THE PROBLEM »
Print all of the records. Exclude the images.

*** DATA FOR THE TASK Section Begins ***

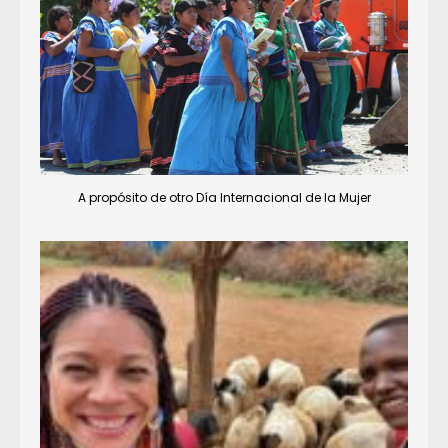
A propósito de otro Día Internacional de la Mujer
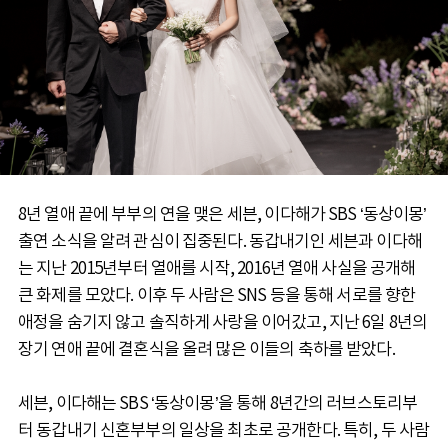
8년 열애 끝에 부부의 연을 맺은 세븐, 이다해가 SBS ‘동상이몽’
출연 소식을 알려 관심이 집중된다. 동갑내기인 세븐과 이다해
는 지난 2015년부터 열애를 시작, 2016년 열애 사실을 공개해
큰 화제를 모았다. 이후 두 사람은 SNS 등을 통해 서로를 향한
애정을 숨기지 않고 솔직하게 사랑을 이어갔고, 지난 6일 8년의
장기 연애 끝에 결혼식을 올려 많은 이들의 축하를 받았다.
세븐, 이다해는 SBS ‘동상이몽’을 통해 8년간의 러브스토리부
터 동갑내기 신혼부부의 일상을 최초로 공개한다. 특히, 두 사람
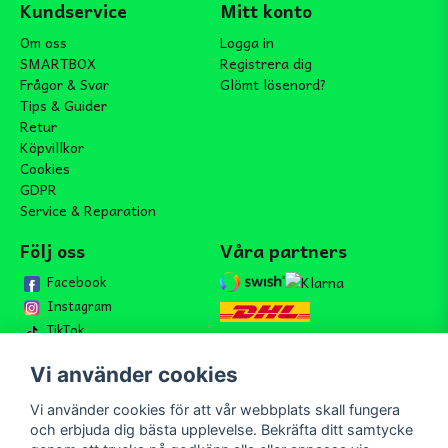
Kundservice
Mitt konto
Om oss
Logga in
SMARTBOX
Registrera dig
Frågor & Svar
Glömt lösenord?
Tips & Guider
Retur
Köpvillkor
Cookies
GDPR
Service & Reparation
Följ oss
Våra partners
Facebook
Instagram
TikTok
Vi använder cookies
Vi använder cookies för att vår webbplats skall fungera
Bli medlem i vårt nyhetsbrev
och erbjuda dig bästa upplevelse. Bekräfta ditt samtycke
email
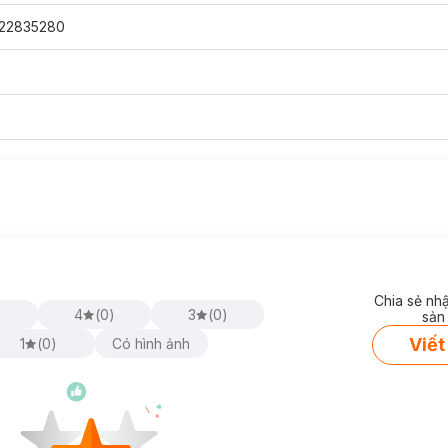
22835280
Chia sẻ nh
)
4
(
0
)
3
(
0
)
sản
Viết
1
(
0
)
Có hình ảnh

*** DATA FOR THE TASK Section Ends ***

COMPLETED EXERCISE »
A propósito de otro Día Internacional de la Mujer
8년 열애 끝에 부부의 연을 맺은 세븐, 이다해가 SBS ‘동상이몽’
출연 소식을 알려 관심이 집중된다. 동갑내기인 세븐과 이다해
는 지난 2015년부터 열애를 시작, 2016년 열애 사실을 공개해
큰 화제를 모았다. 이후 두 사람은 SNS 등을 통해 서로를 향한
애정을 숨기지 않고 솔직하게 사랑을 이어갔고, 지난 6일 8년의
장기 연애 끝에 결혼식을 올려 많은 이들의 축하를 받았다.
세븐, 이다해는 SBS ‘동상이몽’을 통해 8년간의 러브스토리부
터 동갑내기 신혼부부의 일상을 최초로 공개한다. 특히, 두 사람
Kundservice
Mitt konto
Om oss
Logga in
SMARTBOX
Registrera dig
Frågor & Svar
Glömt lösenord?
Tips & Guider
Retur
Köpvillkor
Cookies
GDPR
Service & Reparation
Följ oss
Våra partners
Facebook
Instagram
TikTok
Vi använder cookies
Vi använder cookies för att vår webbplats skall fungera
Bli medlem i vårt nyhetsbrev
och erbjuda dig bästa upplevelse. Bekräfta ditt samtycke
email
22835280
Chia sẻ nh
)
4
(
0
)
3
(
0
)
sản
Viết
1
(
0
)
Có hình ảnh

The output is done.